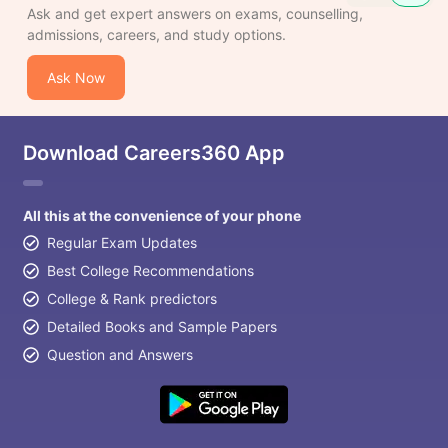
Ask and get expert answers on exams, counselling,
admissions, careers, and study options.
Ask Now
Download Careers360 App
All this at the convenience of your phone
Regular Exam Updates
Best College Recommendations
College & Rank predictors
Detailed Books and Sample Papers
Question and Answers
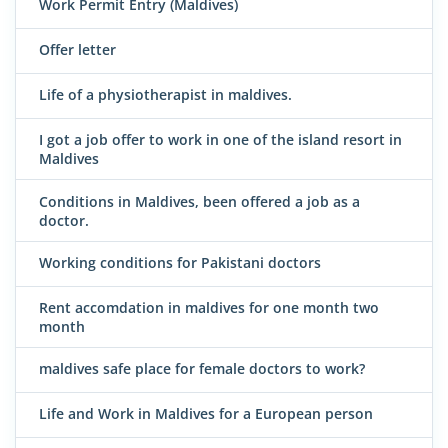
Work Permit Entry (Maldives)
Offer letter
Life of a physiotherapist in maldives.
I got a job offer to work in one of the island resort in
Maldives
Conditions in Maldives, been offered a job as a
doctor.
Working conditions for Pakistani doctors
Rent accomdation in maldives for one month two
month
maldives safe place for female doctors to work?
Life and Work in Maldives for a European person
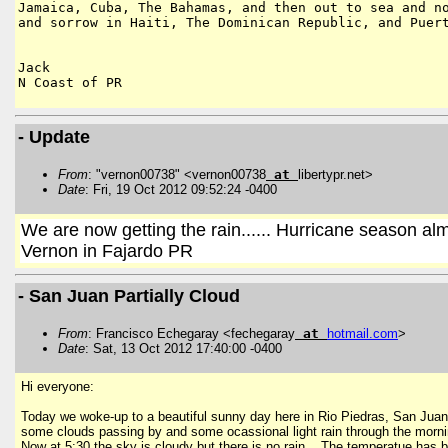
Jamaica, Cuba, The Bahamas, and then out to sea and
n
and sorrow in Haiti, The
Dominican Republic, and Puer
Jack

N Coast of PR

- Update
From
: "vernon00738" <vernon00738
at
libertypr.net>
Date
: Fri, 19 Oct 2012 09:52:24 -0400
We are now getting the rain...... Hurricane season al
Vernon in Fajardo PR
- San Juan Partially Cloud
From
: Francisco Echegaray <fechegaray
at
hotmail
.
com
>
Date
: Sat, 13 Oct 2012 17:40:00 -0400
Hi everyone:
Today we woke-up to a beautiful sunny day here in Rio Piedras, San Ju
some clouds passing by and some ocassional light rain through the morning
Now at 5:30 the sky is cloudy but there is no rain. The temperatue has be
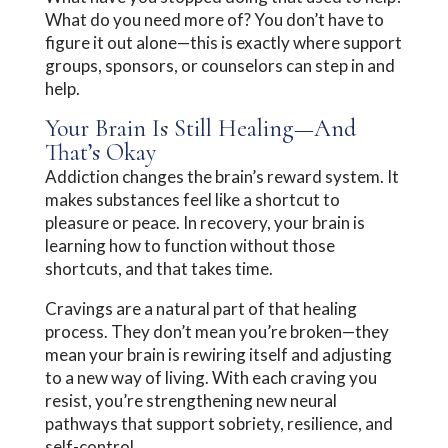
What do you need more of? You don’t have to
figure it out alone—this is exactly where support
groups, sponsors, or counselors can step in and
help.
Your Brain Is Still Healing—And
That’s Okay
Addiction changes the brain’s reward system. It
makes substances feel like a shortcut to
pleasure or peace. In recovery, your brain is
learning how to function without those
shortcuts, and that takes time.
Cravings are a natural part of that healing
process. They don’t mean you’re broken—they
mean your brain is rewiring itself and adjusting
to a new way of living. With each craving you
resist, you’re strengthening new neural
pathways that support sobriety, resilience, and
self-control.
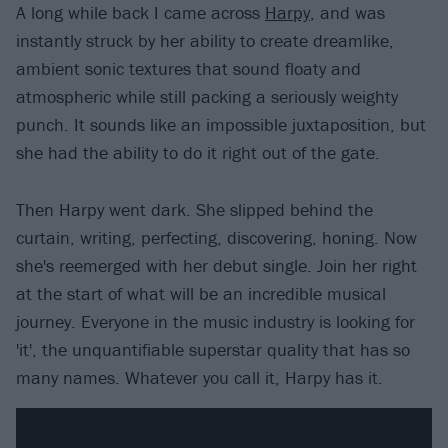
A long while back I came across
Harpy
, and was
instantly struck by her ability to create dreamlike,
ambient sonic textures that sound floaty and
atmospheric while still packing a seriously weighty
punch. It sounds like an impossible juxtaposition, but
she had the ability to do it right out of the gate.
Then Harpy went dark. She slipped behind the
curtain, writing, perfecting, discovering, honing. Now
she's reemerged with her debut single. Join her right
at the start of what will be an incredible musical
journey. Everyone in the music industry is looking for
'it', the unquantifiable superstar quality that has so
many names. Whatever you call it, Harpy has it.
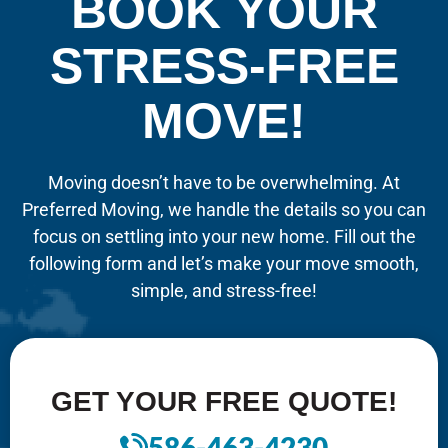
BOOK YOUR
STRESS-FREE
MOVE!
Moving doesn’t have to be overwhelming. At
Preferred Moving, we handle the details so you can
focus on settling into your new home. Fill out the
following form and let’s make your move smooth,
simple, and stress-free!
GET YOUR FREE QUOTE!
586-463-4230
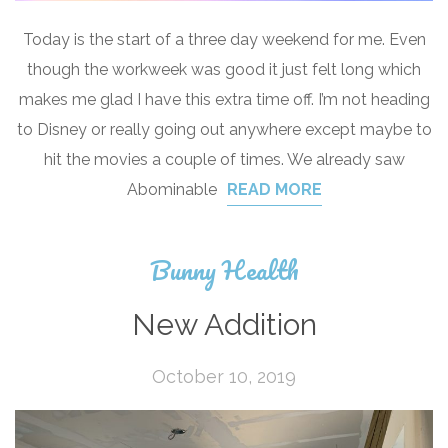
Today is the start of a three day weekend for me. Even
though the workweek was good it just felt long which
makes me glad I have this extra time off. I’m not heading
to Disney or really going out anywhere except maybe to
hit the movies a couple of times. We already saw
Abominable
READ MORE
Bunny Health
New Addition
October 10, 2019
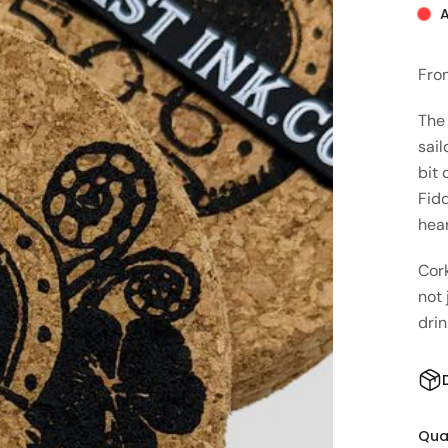
A
Fro
The
sail
bit 
Fidd
hea
Cork
not 
drin
Qua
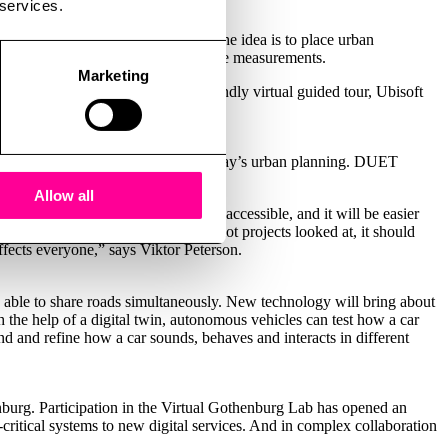
 services.
e classroom a couple of years ago. The idea is to place urban
ame worlds based on real-world space measurements.
Marketing
pers to create a more classroom-friendly virtual guided tour, Ubisoft
,” says Johan Cedmar-Brandstedt.
ocracy are essential keywords in today’s urban planning. DUET
ocratic and effective decisions.
Allow all
 Citizen proposals can be made more accessible, and it will be easier
of the Virtual Gothenburg Labs pilot projects looked at, it should
fects everyone,” says Viktor Peterson.
 able to share roads simultaneously. New technology will bring about
ith the help of a digital twin, autonomous vehicles can test how a car
and and refine how a car sounds, behaves and interacts in different
burg. Participation in the Virtual Gothenburg Lab has opened an
critical systems to new digital services. And in complex collaboration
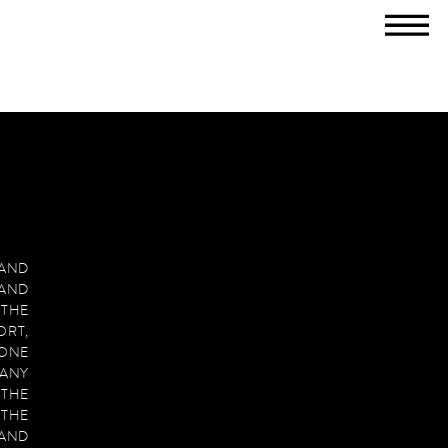
M
T
 AND
 AND
 THE
RT,
 ONE
MANY
 THE
THE
 AND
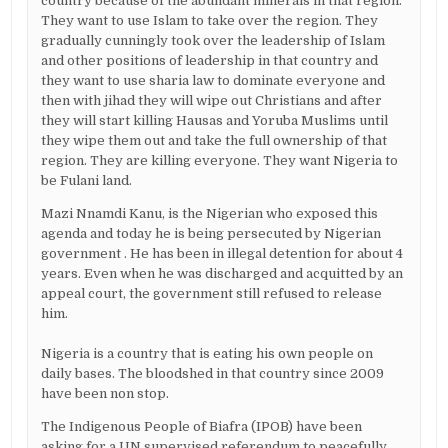
country because of the abundant minerals in that region.
They want to use Islam to take over the region. They
gradually cunningly took over the leadership of Islam
and other positions of leadership in that country and
they want to use sharia law to dominate everyone and
then with jihad they will wipe out Christians and after
they will start killing Hausas and Yoruba Muslims until
they wipe them out and take the full ownership of that
region. They are killing everyone. They want Nigeria to
be Fulani land.
Mazi Nnamdi Kanu, is the Nigerian who exposed this
agenda and today he is being persecuted by Nigerian
government . He has been in illegal detention for about 4
years. Even when he was discharged and acquitted by an
appeal court, the government still refused to release
him.
Nigeria is a country that is eating his own people on
daily bases. The bloodshed in that country since 2009
have been non stop.
The Indigenous People of Biafra (IPOB) have been
asking for a UN supervised referendum to peacefully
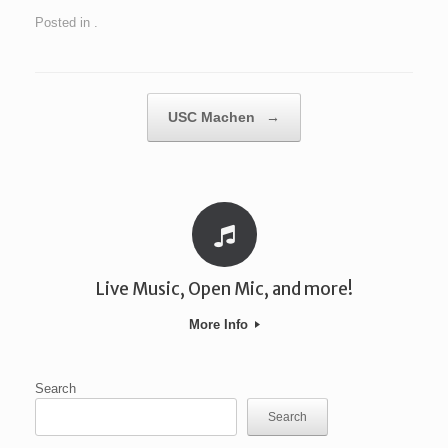
Posted in .
Post navigation
USC Machen
→
Live Music, Open Mic, and more!
More Info
Search
Search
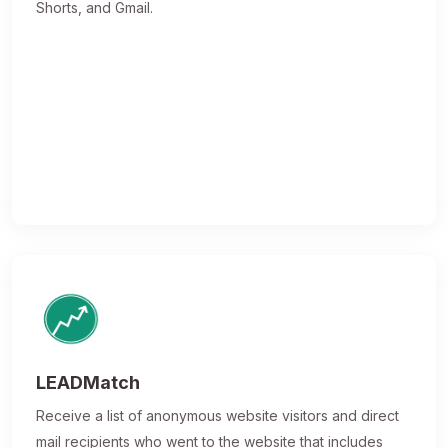
Shorts, and Gmail.
LEADMatch
Receive a list of anonymous website visitors and direct
mail recipients who went to the website that includes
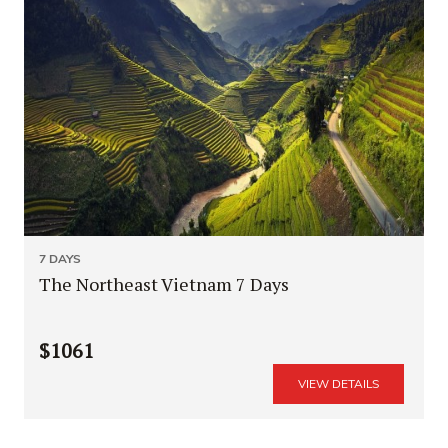
7 DAYS
The Northeast Vietnam 7 Days
$1061
VIEW DETAILS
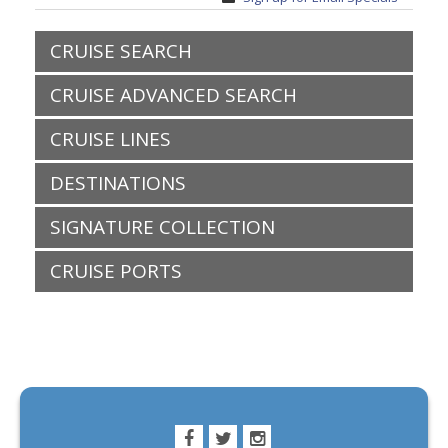
CRUISE SEARCH
CRUISE ADVANCED SEARCH
CRUISE LINES
DESTINATIONS
SIGNATURE COLLECTION
CRUISE PORTS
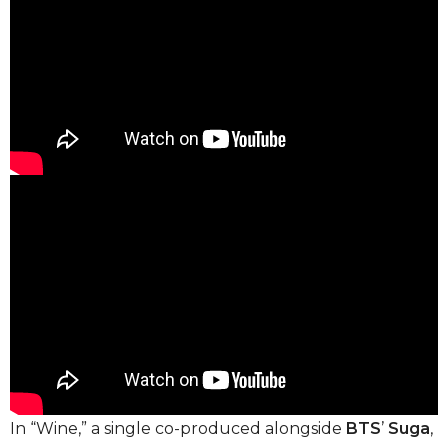
In “Wine,” a single co-produced alongside
BTS
’
Suga
,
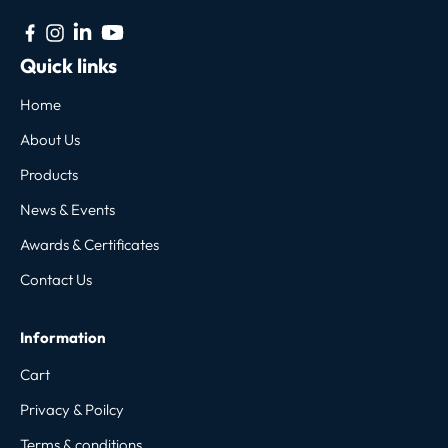
Quick links
Home
About Us
Products
News & Events
Awards & Certificates
Contact Us
Information
Cart
Privacy & Poilcy
Terms & conditions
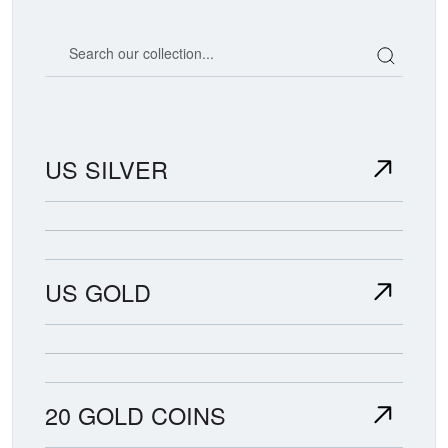
Search our coin catalog
US SILVER
US GOLD
20 GOLD COINS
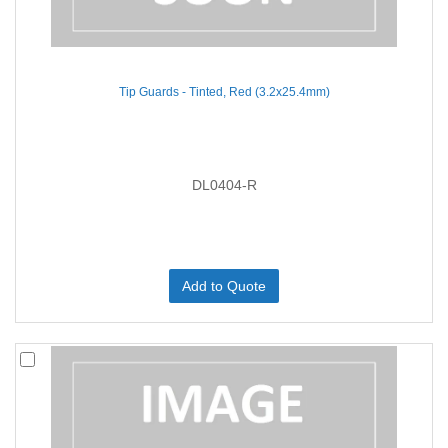
Tip Guards - Tinted, Red (3.2x25.4mm)
DL0404-R
Add to Quote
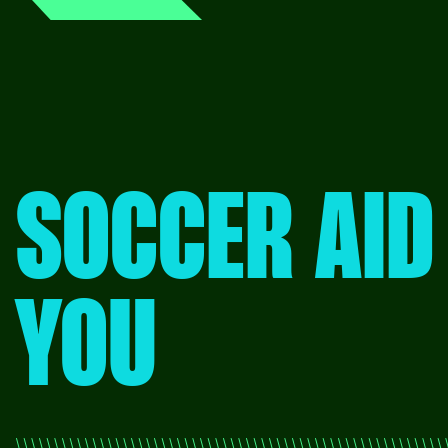
SOCCER AID
YOU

****************

> **EXERCISE REQUIREMENTS**
Write out every one of the lines above word for word, and leave the pictures out of your answer.

> **RESULT OF THIS EXERCISE**
Ask and get expert answers on exams, counselling,
admissions, careers, and study options.
Ask Now
Download Careers360 App
All this at the convenience of your phone
Regular Exam Updates
Best College Recommendations
College & Rank predictors
Detailed Books and Sample Papers
Question and Answers
Work Permit Entry (Maldives)
Offer letter
Life of a physiotherapist in maldives.
I got a job offer to work in one of the island resort in
Maldives
Conditions in Maldives, been offered a job as a
doctor.
Working conditions for Pakistani doctors
Rent accomdation in maldives for one month two
month
maldives safe place for female doctors to work?
Life and Work in Maldives for a European person
Jamaica, Cuba, The Bahamas, and then out to sea and
n
and sorrow in Haiti, The
Dominican Republic, and Puer
Jack

N Coast of PR

- Update
From
: "vernon00738" <vernon00738
at
libertypr.net>
Date
: Fri, 19 Oct 2012 09:52:24 -0400
We are now getting the rain...... Hurricane season al
Vernon in Fajardo PR
- San Juan Partially Cloud
From
: Francisco Echegaray <fechegaray
at
hotmail
.
com
>
Date
: Sat, 13 Oct 2012 17:40:00 -0400
Hi everyone:
Today we woke-up to a beautiful sunny day here in Rio Piedras, San Ju
some clouds passing by and some ocassional light rain through the morning
Now at 5:30 the sky is cloudy but there is no rain. The temperatue has be
What do you need more of? You don’t have to
figure it out alone—this is exactly where support
groups, sponsors, or counselors can step in and
help.
Your Brain Is Still Healing—And
That’s Okay
Addiction changes the brain’s reward system. It
makes substances feel like a shortcut to
pleasure or peace. In recovery, your brain is
learning how to function without those
shortcuts, and that takes time.
Cravings are a natural part of that healing
process. They don’t mean you’re broken—they
mean your brain is rewiring itself and adjusting
to a new way of living. With each craving you
resist, you’re strengthening new neural
pathways that support sobriety, resilience, and
self-control.
A long while back I came across
Harpy
, and was
instantly struck by her ability to create dreamlike,
ambient sonic textures that sound floaty and
atmospheric while still packing a seriously weighty
punch. It sounds like an impossible juxtaposition, but
she had the ability to do it right out of the gate.
Then Harpy went dark. She slipped behind the
curtain, writing, perfecting, discovering, honing. Now
she's reemerged with her debut single. Join her right
at the start of what will be an incredible musical
journey. Everyone in the music industry is looking for
'it', the unquantifiable superstar quality that has so
many names. Whatever you call it, Harpy has it.
BOOK YOUR
STRESS-FREE
MOVE!
Moving doesn’t have to be overwhelming. At
Preferred Moving, we handle the details so you can
focus on settling into your new home. Fill out the
following form and let’s make your move smooth,
simple, and stress-free!
GET YOUR FREE QUOTE!
586-463-4230
Today is the start of a three day weekend for me. Even
though the workweek was good it just felt long which
makes me glad I have this extra time off. I’m not heading
to Disney or really going out anywhere except maybe to
hit the movies a couple of times. We already saw
Abominable
READ MORE
Bunny Health
New Addition
October 10, 2019
A
Fro
The
sail
bit 
Fidd
hea
Cork
not 
drin
Qua
 services.
e classroom a couple of years ago. The idea is to place urban
ame worlds based on real-world space measurements.
Marketing
pers to create a more classroom-friendly virtual guided tour, Ubisoft
,” says Johan Cedmar-Brandstedt.
ocracy are essential keywords in today’s urban planning. DUET
ocratic and effective decisions.
Allow all
 Citizen proposals can be made more accessible, and it will be easier
of the Virtual Gothenburg Labs pilot projects looked at, it should
fects everyone,” says Viktor Peterson.
 able to share roads simultaneously. New technology will bring about
ith the help of a digital twin, autonomous vehicles can test how a car
and and refine how a car sounds, behaves and interacts in different
burg. Participation in the Virtual Gothenburg Lab has opened an
critical systems to new digital services. And in complex collaboration
M
T
 AND
 AND
 THE
RT,
 ONE
MANY
 THE
THE
 AND
country because of the abundant minerals in that region.
They want to use Islam to take over the region. They
gradually cunningly took over the leadership of Islam
and other positions of leadership in that country and
they want to use sharia law to dominate everyone and
then with jihad they will wipe out Christians and after
they will start killing Hausas and Yoruba Muslims until
they wipe them out and take the full ownership of that
region. They are killing everyone. They want Nigeria to
be Fulani land.
Mazi Nnamdi Kanu, is the Nigerian who exposed this
agenda and today he is being persecuted by Nigerian
government . He has been in illegal detention for about 4
years. Even when he was discharged and acquitted by an
appeal court, the government still refused to release
him.
Nigeria is a country that is eating his own people on
daily bases. The bloodshed in that country since 2009
have been non stop.
The Indigenous People of Biafra (IPOB) have been
asking for a UN supervised referendum to peacefully
Posted in .
Post navigation
USC Machen
→
Live Music, Open Mic, and more!
More Info
Search
Search
Shorts, and Gmail.
LEADMatch
Receive a list of anonymous website visitors and direct
mail recipients who went to the website that includes
7 DAYS
The Northeast Vietnam 7 Days
$1061
VIEW DETAILS
CRUISE SEARCH
CRUISE ADVANCED SEARCH
CRUISE LINES
DESTINATIONS
SIGNATURE COLLECTION
CRUISE PORTS
In “Wine,” a single co-produced alongside
BTS
’
Suga
,
Quick links
Home
About Us
Products
News & Events
Awards & Certificates
Contact Us
Information
Cart
Privacy & Poilcy
Terms & conditions
Search our coin catalog
US SILVER
US GOLD
20 GOLD COINS
Tip Guards - Tinted, Red (3.2x25.4mm)
DL0404-R
Add to Quote
SOCCER AID
YOU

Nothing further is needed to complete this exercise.